— EXERCISE PROMPT —
Render as a Markdown table, with columns headed "Number" and "Line", only the lines beginning with the one that contains "pose: elev=352.2 azim=226.0" and continuing through the one that contains "Dot at: (295, 201)", omitting any blank lines and numbering each row in order.

— AVAILABLE DATA —
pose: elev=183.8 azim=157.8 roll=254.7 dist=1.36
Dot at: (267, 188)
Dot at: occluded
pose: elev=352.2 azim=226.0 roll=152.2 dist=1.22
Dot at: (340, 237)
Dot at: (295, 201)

--

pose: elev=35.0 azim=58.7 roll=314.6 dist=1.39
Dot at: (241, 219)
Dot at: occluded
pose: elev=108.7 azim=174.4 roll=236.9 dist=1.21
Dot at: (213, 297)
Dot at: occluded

---

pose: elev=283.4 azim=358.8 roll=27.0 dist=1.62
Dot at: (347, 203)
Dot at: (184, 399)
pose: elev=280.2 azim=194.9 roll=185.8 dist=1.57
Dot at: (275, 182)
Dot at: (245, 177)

— EXPECTED ANSWER —
| Number | Line |
|---|---|
| 1 | pose: elev=352.2 azim=226.0 roll=152.2 dist=1.22 |
| 2 | Dot at: (340, 237) |
| 3 | Dot at: (295, 201) |